Osmo Vänskä is a homegrown Sibelius advocate.
I can't fault Vänskä's interpretation of music he knows so well, and I'm reviewing without a score. I just feel a little coldness of manner, a proto-modernist emotional distance, suitable for the story — and for its abstract meaning of the folly and confusion of primitive warfare and missions of vengeance. And I'm not trotting out the Arctic Circle cliches common in discussing Sibelius in bringing up the relative coldness of Segerstam's version. The slight burr of the Minnesota sound may be attributable to the hall or the tastes of the recording engineers.

Vänskä and the Minnesotans are particularly impressive in the second movement, "Kullervo's Youth." especially in the sturdiness and billowing shapeliness of the string phrasing. The third movement, "Kullervo and His Sister," introduces the two soloists and the chorus. The narrative element is central here, expressed in an expressively repetitious yet inexorably advancing text. The Finnish poetry, though probably totally unfamiliar to Americans, will connect with those who know Longfellow's "Hiawatha," since the American poet borrowed the meter from "Kalevala." The effect of this meter in our language has been both mocked and admired; Longfellow was an expert metrical technician.

The soloists are vigorously capable of representing the two main characters (plus the first two maidens the hero encounters before the fateful meeting with his sister). The listener feels in the grip of ancient passions and the force of destiny, to borrow a Verdi opera title.  The YL singers produce some of most forceful, unified male choral singing you are ever likely to hear. They return in the finale, which is overloaded with the young composer's feeling his oats rather too strenuously, as he underlines overemphatically the bitter tragedy of Kullervo's shame and suicide.

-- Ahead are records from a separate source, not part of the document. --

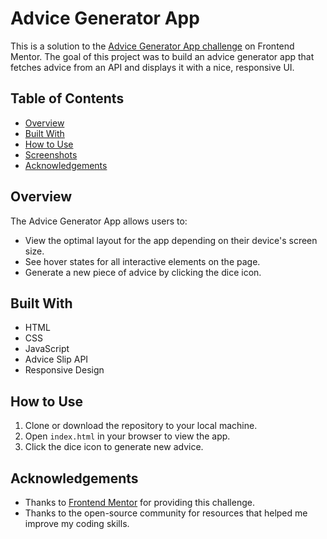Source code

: # Advice Generator App

This is a solution to the [Advice Generator App challenge](https://www.frontendmentor.io/challenges/advice-generator-app-QdUG-13db) on Frontend Mentor. The goal of this project was to build an advice generator app that fetches advice from an API and displays it with a nice, responsive UI.

## Table of Contents

- [Overview](#overview)
- [Built With](#built-with)
- [How to Use](#how-to-use)
- [Screenshots](#screenshots)
- [Acknowledgements](#acknowledgements)

## Overview

The Advice Generator App allows users to:

- View the optimal layout for the app depending on their device's screen size.
- See hover states for all interactive elements on the page.
- Generate a new piece of advice by clicking the dice icon.

## Built With

- HTML
- CSS
- JavaScript
- Advice Slip API
- Responsive Design

## How to Use

1. Clone or download the repository to your local machine.
2. Open `index.html` in your browser to view the app.
3. Click the dice icon to generate new advice.

## Acknowledgements

- Thanks to [Frontend Mentor](https://www.frontendmentor.io/) for providing this challenge.
- Thanks to the open-source community for resources that helped me improve my coding skills.
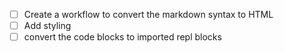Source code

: - [ ] Create a workflow to convert the markdown syntax to HTML
- [ ] Add styling
- [ ] convert the code blocks to imported repl blocks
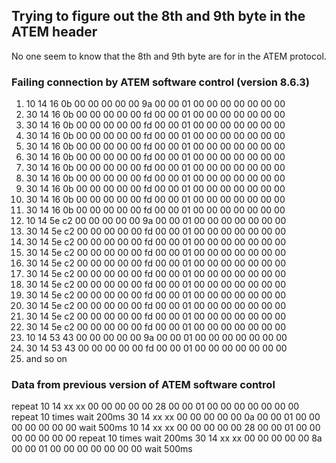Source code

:## Trying to figure out the 8th and 9th byte in the ATEM header
No one seem to know that the 8th and 9th byte are for in the ATEM protocol.



### Failing connection by ATEM software control (version 8.6.3)
 1. 10 14 16 0b 00 00 00 00 00 9a 00 00 01 00 00 00 00 00 00 00
 2. 30 14 16 0b 00 00 00 00 00 fd 00 00 01 00 00 00 00 00 00 00
 3. 30 14 16 0b 00 00 00 00 00 fd 00 00 01 00 00 00 00 00 00 00
 4. 30 14 16 0b 00 00 00 00 00 fd 00 00 01 00 00 00 00 00 00 00
 5. 30 14 16 0b 00 00 00 00 00 fd 00 00 01 00 00 00 00 00 00 00
 6. 30 14 16 0b 00 00 00 00 00 fd 00 00 01 00 00 00 00 00 00 00
 7. 30 14 16 0b 00 00 00 00 00 fd 00 00 01 00 00 00 00 00 00 00
 8. 30 14 16 0b 00 00 00 00 00 fd 00 00 01 00 00 00 00 00 00 00
 9. 30 14 16 0b 00 00 00 00 00 fd 00 00 01 00 00 00 00 00 00 00
10. 30 14 16 0b 00 00 00 00 00 fd 00 00 01 00 00 00 00 00 00 00
11. 30 14 16 0b 00 00 00 00 00 fd 00 00 01 00 00 00 00 00 00 00
12. 10 14 5e c2 00 00 00 00 00 9a 00 00 01 00 00 00 00 00 00 00
13. 30 14 5e c2 00 00 00 00 00 fd 00 00 01 00 00 00 00 00 00 00
14. 30 14 5e c2 00 00 00 00 00 fd 00 00 01 00 00 00 00 00 00 00
15. 30 14 5e c2 00 00 00 00 00 fd 00 00 01 00 00 00 00 00 00 00
16. 30 14 5e c2 00 00 00 00 00 fd 00 00 01 00 00 00 00 00 00 00
17. 30 14 5e c2 00 00 00 00 00 fd 00 00 01 00 00 00 00 00 00 00
18. 30 14 5e c2 00 00 00 00 00 fd 00 00 01 00 00 00 00 00 00 00
19. 30 14 5e c2 00 00 00 00 00 fd 00 00 01 00 00 00 00 00 00 00
20. 30 14 5e c2 00 00 00 00 00 fd 00 00 01 00 00 00 00 00 00 00
21. 30 14 5e c2 00 00 00 00 00 fd 00 00 01 00 00 00 00 00 00 00
22. 30 14 5e c2 00 00 00 00 00 fd 00 00 01 00 00 00 00 00 00 00
23. 10 14 53 43 00 00 00 00 00 9a 00 00 01 00 00 00 00 00 00 00
24. 30 14 53 43 00 00 00 00 00 fd 00 00 01 00 00 00 00 00 00 00
25. and so on



### Data from previous version of ATEM software control
repeat
	10 14 xx xx 00 00 00 00 00 28 00 00 01 00 00 00 00 00 00 00
	repeat 10 times
		wait 200ms
		30 14 xx xx 00 00 00 00 00 0a 00 00 01 00 00 00 00 00 00 00
	wait 500ms
	10 14 xx xx 00 00 00 00 00 28 00 00 01 00 00 00 00 00 00 00
	repeat 10 times
		wait 200ms
		30 14 xx xx 00 00 00 00 00 8a 00 00 01 00 00 00 00 00 00 00
	wait 500ms
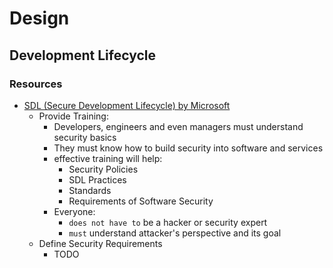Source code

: # Design

## Development Lifecycle

### Resources
- [SDL (Secure Development Lifecycle) by Microsoft](https://www.microsoft.com/en-us/securityengineering/sdl/practices)
  - Provide Training:
    - Developers, engineers and even managers must understand security basics
    - They must know how to build security into software and services
    - effective training will help:
      - Security Policies
      - SDL Practices
      - Standards
      - Requirements of Software Security
    - Everyone:
      - `does not have to` be a hacker or security expert
      - `must` understand attacker's perspective and its goal
  - Define Security Requirements
    - TODO
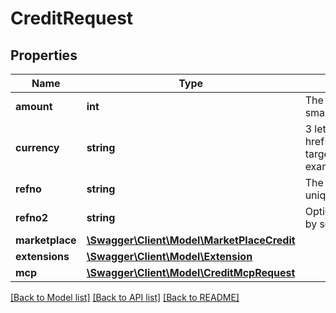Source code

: # CreditRequest

## Properties
Name | Type | Description | Notes
------------ | ------------- | ------------- | -------------
**amount** | **int** | The amount of the transaction in the currency’s smallest unit. For example use 1000 for CHF 10.00. | [optional] 
**currency** | **string** | 3 letter &lt;a href&#x3D;&#x27;https://en.wikipedia.org/wiki/ISO_4217&#x27; target&#x3D;&#x27;_blank&#x27;&gt;ISO-4217&lt;/a&gt; character code. For example &#x60;CHF&#x60; or &#x60;USD&#x60; | 
**refno** | **string** | The merchant&#x27;s reference number. It should be unique for each transaction. | 
**refno2** | **string** | Optional customer&#x27;s reference number. Supported by some payment methods or acquirers. | [optional] 
**marketplace** | [**\Swagger\Client\Model\MarketPlaceCredit**](MarketPlaceCredit.md) |  | [optional] 
**extensions** | [**\Swagger\Client\Model\Extension**](Extension.md) |  | [optional] 
**mcp** | [**\Swagger\Client\Model\CreditMcpRequest**](CreditMcpRequest.md) |  | [optional] 

[[Back to Model list]](../../README.md#documentation-for-models) [[Back to API list]](../../README.md#documentation-for-api-endpoints) [[Back to README]](../../README.md)


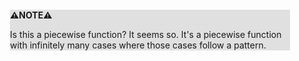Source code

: <div style="margin:2em; background-color: #e0e0e0;">

<strong>⚠️NOTE️️️⚠️</strong>

Is this a piecewise function? It seems so. It's a piecewise function with infinitely many cases where those cases follow a pattern.
</div>

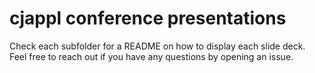 # cjappl conference presentations


Check each subfolder for a README on how to display each slide deck. Feel free to reach out if you have any questions by opening an issue.
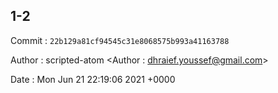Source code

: ## 1-2 

 Commit : `22b129a81cf94545c31e8068575b993a41163788`

 Author : scripted-atom <Author : dhraief.youssef@gmail.com> 

 Date 	: Mon Jun 21 22:19:06 2021 +0000 

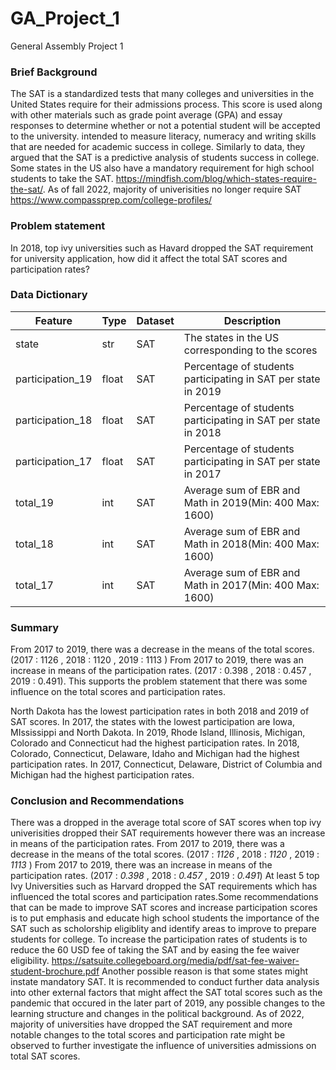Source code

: # GA_Project_1
 General Assembly Project 1
### Brief Background
The SAT is a standardized tests that many colleges and universities in the United States require for their admissions process. This score is used along with other materials such as grade point average (GPA) and essay responses to determine whether or not a potential student will be accepted to the university.
 intended to measure literacy, numeracy and writing skills that are needed for academic success in college. Similarly to data, they argued that the SAT is a predictive analysis of students success in college. Some states in the US also have a mandatory requirement for high school students to take the SAT. https://mindfish.com/blog/which-states-require-the-sat/. As of fall 2022, majority of univerisities no longer require SAT https://www.compassprep.com/college-profiles/

### Problem statement
In 2018, top ivy universities such as Havard dropped the SAT requirement for university application, how did it affect the total SAT scores and participation rates?

### Data Dictionary
|Feature|Type|Dataset|Description|
|---|---|---|---|
|state|str|SAT|The states in the US corresponding to the scores| 
|participation_19|float|SAT|Percentage of students participating in SAT per state in 2019| 
|participation_18|float|SAT|Percentage of students participating in SAT per state in 2018| 
|participation_17|float|SAT|Percentage of students participating in SAT per state in 2017| 
|total_19|int|SAT|Average sum of EBR and Math in 2019(Min: 400 Max: 1600)| 
|total_18|int|SAT|Average sum of EBR and Math in 2018(Min: 400 Max: 1600)| 
|total_17|int|SAT|Average sum of EBR and Math in 2017(Min: 400 Max: 1600)| 

### Summary
From 2017 to 2019, there was a decrease in the means of the total scores. (2017 : 1126 , 2018 : 1120 , 2019 : 1113 ) From 2017 to 2019, there was an increase in means of the participation rates. (2017 : 0.398 , 2018 : 0.457 , 2019 : 0.491). This supports the problem statement that there was some influence on the total scores and participation rates.

North Dakota has the lowest participation rates in both 2018 and 2019 of SAT scores. In 2017, the states with the lowest participation are Iowa, MIssissippi and North Dakota. In 2019, Rhode Island, Illinosis, Michigan, Colorado and Connecticut had the highest participation rates. In 2018, Colorado, Connecticut, Delaware, Idaho and Michigan had the highest participation rates. In 2017, Connecticut, Delaware, District of Columbia and Michigan had the highest participation rates.

### Conclusion and Recommendations
There was a dropped in the average total score of SAT scores when top ivy univerisities dropped their SAT requirements however there was an increase in means of the participation rates.
From 2017 to 2019, there was a decrease in the means of the total scores. (2017 : *1126* , 2018 : *1120* , 2019 : *1113* )
From 2017 to 2019, there was an increase in means of the participation rates. (2017 : *0.398* , 2018 : *0.457* , 2019 : *0.491*)
At least 5 top Ivy Universities such as Harvard dropped the SAT requirements which has influenced the total scores and participation rates.Some recommendations that can be made to improve SAT scores and increase participation scores is to put emphasis and educate high school students the importance of the SAT such as scholorship eligiblity and identify areas to improve to prepare students for college.
To increase the participation rates of students is to reduce the 60 USD fee of taking the SAT and by easing the fee waiver eligibility.
https://satsuite.collegeboard.org/media/pdf/sat-fee-waiver-student-brochure.pdf
Another possible reason is that some states might instate mandatory SAT.
It is recommended to conduct further data analysis into other external factors that might affect the SAT total scores such as the pandemic that occured in the later part of 2019, any possible changes to the learning structure and changes in the political background.
As of 2022, majority of universities have dropped the SAT requirement and more notable changes to the total scores and participation rate might be observed to further investigate the influence of universities admissions on total SAT scores.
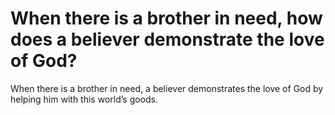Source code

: # When there is a brother in need, how does a believer demonstrate the love of God?

When there is a brother in need, a believer demonstrates the love of God by helping him with this world’s goods.
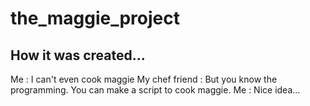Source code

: # the_maggie_project

## How it was created...
Me : I can't even cook maggie
My chef friend : But you know the programming. You can make a script to cook maggie.
Me : Nice idea... 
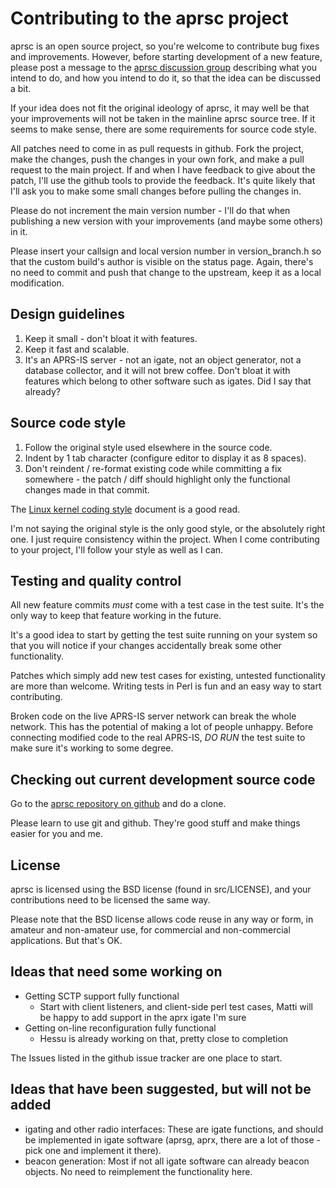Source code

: 
Contributing to the aprsc project
====================================

aprsc is an open source project, so you're welcome to contribute bug fixes
and improvements.  However, before starting development of a new feature,
please post a message to the [aprsc discussion group][aprsc-group]
describing what you intend to do, and how you intend to do it, so that the
idea can be discussed a bit.

If your idea does not fit the original ideology of aprsc, it may well be that
your improvements will not be taken in the mainline aprsc source tree.  If
it seems to make sense, there are some requirements for source code style.

All patches need to come in as pull requests in github.  Fork the project,
make the changes, push the changes in your own fork, and make a pull request
to the main project.  If and when I have feedback to give about the patch,
I'll use the github tools to provide the feedback.  It's quite likely that
I'll ask you to make some small changes before pulling the changes in.

Please do not increment the main version number - I'll do that when
publishing a new version with your improvements (and maybe some others) in
it.

Please insert your callsign and local version number in version_branch.h so
that the custom build's author is visible on the status page.  Again,
there's no need to commit and push that change to the upstream, keep it as a
local modification.

[aprsc-group]: https://groups.google.com/forum/#!forum/aprsc


Design guidelines
--------------------

1. Keep it small - don't bloat it with features.
2. Keep it fast and scalable.
3. It's an APRS-IS server - not an igate, not an object generator, not a
   database collector, and it will not brew coffee. Don't bloat it with
   features which belong to other software such as igates. Did I say that
   already?


Source code style
--------------------

1. Follow the original style used elsewhere in the source code.
2. Indent by 1 tab character (configure editor to display it as 8 spaces).
3. Don't reindent / re-format existing code while committing a fix
   somewhere - the patch / diff should highlight only the functional changes
   made in that commit.

The [Linux kernel coding style][linux-codestyle] document is a good read.

[linux-codestyle]: http://www.kernel.org/doc/Documentation/CodingStyle

I'm not saying the original style is the only good style, or the absolutely
right one.  I just require consistency within the project.  When I come
contributing to your project, I'll follow your style as well as I can.


Testing and quality control
------------------------------

All new feature commits _must_ come with a test case in the test suite.
It's the only way to keep that feature working in the future.

It's a good idea to start by getting the test suite running on your system
so that you will notice if your changes accidentally break some other
functionality.

Patches which simply add new test cases for existing, untested functionality
are more than welcome.  Writing tests in Perl is fun and an easy way to
start contributing.

Broken code on the live APRS-IS server network can break the whole network.
This has the potential of making a lot of people unhappy.  Before connecting
modified code to the real APRS-IS, *DO* *RUN* the test suite to make sure
it's working to some degree.


Checking out current development source code
-----------------------------------------------

Go to the [aprsc repository on github](https://github.com/hessu/aprsc)
and do a clone.

Please learn to use git and github. They're good stuff and make things
easier for you and me.


License
----------

aprsc is licensed using the BSD license (found in src/LICENSE), and your
contributions need to be licensed the same way.

Please note that the BSD license allows code reuse in any way or form, in
amateur and non-amateur use, for commercial and non-commercial applications.
But that's OK.


Ideas that need some working on
----------------------------------

* Getting SCTP support fully functional
  * Start with client listeners, and client-side perl test cases, Matti
    will be happy to add support in the aprx igate I'm sure
* Getting on-line reconfiguration fully functional
  * Hessu is already working on that, pretty close to completion

The Issues listed in the github issue tracker are one place to start.


Ideas that have been suggested, but will not be added
--------------------------------------------------------

* igating and other radio interfaces: These are igate functions, and
  should be implemented in igate software (aprsg, aprx, there are a lot
  of those - pick one and implement it there).
* beacon generation: Most if not all igate software can already beacon
  objects. No need to reimplement the functionality here.


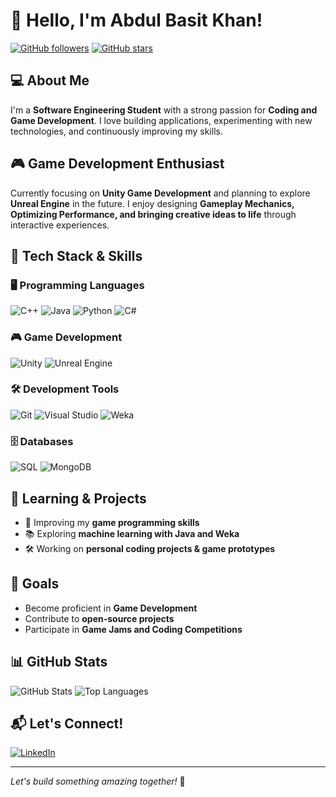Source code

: # 👋 Hello, I'm Abdul Basit Khan!

[![GitHub followers](https://img.shields.io/github/followers/ABK998?style=social)](https://github.com/ABK998)
[![GitHub stars](https://img.shields.io/github/stars/ABK998?style=social)](https://github.com/ABK998)

## 💻 About Me
I'm a **Software Engineering Student** with a strong passion for **Coding and Game Development**. I love building applications, experimenting with new technologies, and continuously improving my skills.

## 🎮 Game Development Enthusiast
Currently focusing on **Unity Game Development** and planning to explore **Unreal Engine** in the future. I enjoy designing **Gameplay Mechanics, Optimizing Performance, and bringing creative ideas to life** through interactive experiences.

## 🔧 Tech Stack & Skills

### 🖥️ Programming Languages
![C++](https://img.shields.io/badge/C++-blue?style=for-the-badge&logo=c%2B%2B&logoColor=white)
![Java](https://img.shields.io/badge/Java-red?style=for-the-badge&logo=java&logoColor=white)
![Python](https://img.shields.io/badge/Python-yellow?style=for-the-badge&logo=python&logoColor=white)
![C#](https://img.shields.io/badge/C%23-purple?style=for-the-badge&logo=c-sharp&logoColor=white)

### 🎮 Game Development
![Unity](https://img.shields.io/badge/Unity-black?style=for-the-badge&logo=unity&logoColor=white)
![Unreal Engine](https://img.shields.io/badge/Unreal%20Engine-darkblue?style=for-the-badge&logo=unreal-engine&logoColor=white)

### 🛠️ Development Tools
![Git](https://img.shields.io/badge/Git-orange?style=for-the-badge&logo=git&logoColor=white)
![Visual Studio](https://img.shields.io/badge/Visual%20Studio-purple?style=for-the-badge&logo=visual-studio&logoColor=white)
![Weka](https://img.shields.io/badge/Weka-darkred?style=for-the-badge&logo=weka&logoColor=white)

### 🗄️ Databases
![SQL](https://img.shields.io/badge/SQL-lightblue?style=for-the-badge&logo=sqlite&logoColor=white)
![MongoDB](https://img.shields.io/badge/MongoDB-green?style=for-the-badge&logo=mongodb&logoColor=white)

## 🚀 Learning & Projects

- 🎯 Improving my **game programming skills**
- 📚 Exploring **machine learning with Java and Weka**
- 🛠️ Working on **personal coding projects & game prototypes**

## 🌱 Goals
-  Become proficient in **Game Development**
-  Contribute to **open-source projects**
-  Participate in **Game Jams and Coding Competitions**

## 📊 GitHub Stats

![GitHub Stats](https://github-readme-stats.vercel.app/api?username=ABK998&show_icons=true&theme=tokyonight)
![Top Languages](https://github-readme-stats.vercel.app/api/top-langs/?username=ABK998&layout=compact&theme=tokyonight)

## 📬 Let's Connect!
[![LinkedIn](https://img.shields.io/badge/LinkedIn-0A66C2?style=for-the-badge&logo=linkedin&logoColor=white)](https://bit.ly/4hBhfU4)



---
*Let's build something amazing together!* 🚀
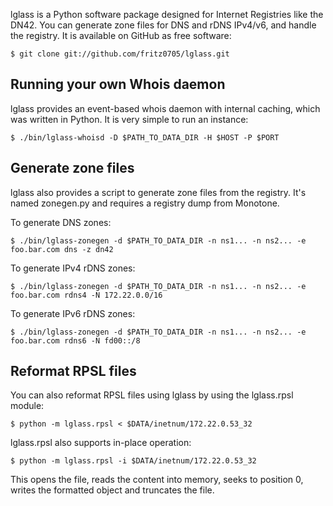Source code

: lglass is a Python software package designed for Internet Registries like the DN42. You can generate zone files for DNS and rDNS IPv4/v6, and handle the registry. It is available on GitHub as free software:

    $ git clone git://github.com/fritz0705/lglass.git

## Running your own Whois daemon

lglass provides an event-based whois daemon with internal caching, which was written in Python. It is very simple to run an instance:

    $ ./bin/lglass-whoisd -D $PATH_TO_DATA_DIR -H $HOST -P $PORT

## Generate zone files

lglass also provides a script to generate zone files from the registry. It's named zonegen.py and requires a registry dump from Monotone.

To generate DNS zones:

    $ ./bin/lglass-zonegen -d $PATH_TO_DATA_DIR -n ns1... -n ns2... -e foo.bar.com dns -z dn42

To generate IPv4 rDNS zones:

    $ ./bin/lglass-zonegen -d $PATH_TO_DATA_DIR -n ns1... -n ns2... -e foo.bar.com rdns4 -N 172.22.0.0/16

To generate IPv6 rDNS zones:

    $ ./bin/lglass-zonegen -d $PATH_TO_DATA_DIR -n ns1... -n ns2... -e foo.bar.com rdns6 -N fd00::/8

## Reformat RPSL files

You can also reformat RPSL files using lglass by using the lglass.rpsl module:

    $ python -m lglass.rpsl < $DATA/inetnum/172.22.0.53_32

lglass.rpsl also supports in-place operation:

    $ python -m lglass.rpsl -i $DATA/inetnum/172.22.0.53_32

This opens the file, reads the content into memory, seeks to position 0, writes the formatted object and truncates the file.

The Finnish men return in the concluding item in the second disc, a rousing performance of "Finlandia," singing the text later added to Sibelius' immortal tune. The fast orchestral portions of the work are dispatched with rare illumination and energy, qualities that no doubt combined with the audience's love of that big melody to draw a huge ovation from the February 2016 audience in Minneapolis' Orchestra Hall.

The first part of the Disc 2 is a new work, commissioned by the orchestra: Olli Kortekangas' "Migrations," conceived as a companion piece to "Kullervo" — it makes use of the estimable Paasikivi and the YL Male Voice Choir, singing an English text by the Minnesota poet Sheila Packa. "Migrations" handles movingly the ambiguity and tension of movement across national borders — a network of issues even more timely than when this piece was completed in 2014.

Nationalism is also timely, and it's further ironic that nationalism hung like an albatross around the neck of Sibelius' posthumous reputation. "In 1965," wrote Harold C. Schonberg in his "Lives of the Great Composers" (1970), "the centenary of his birth arrived with all the force of a feather against an iron anvil." Near the end of his chapter "European Nationalists," the estimable critic comes to a more charitable conclusion: "In years to come the chances are that the music of Sibelius will occupy a more prominent place than it currently does." If that's true — and Schonberg's prediction is getting a bit long in the tooth — no small part of that prominence will be due to the advocacy of Osmo Vänskä and his hardy Minnesotans, as evidenced in this recording.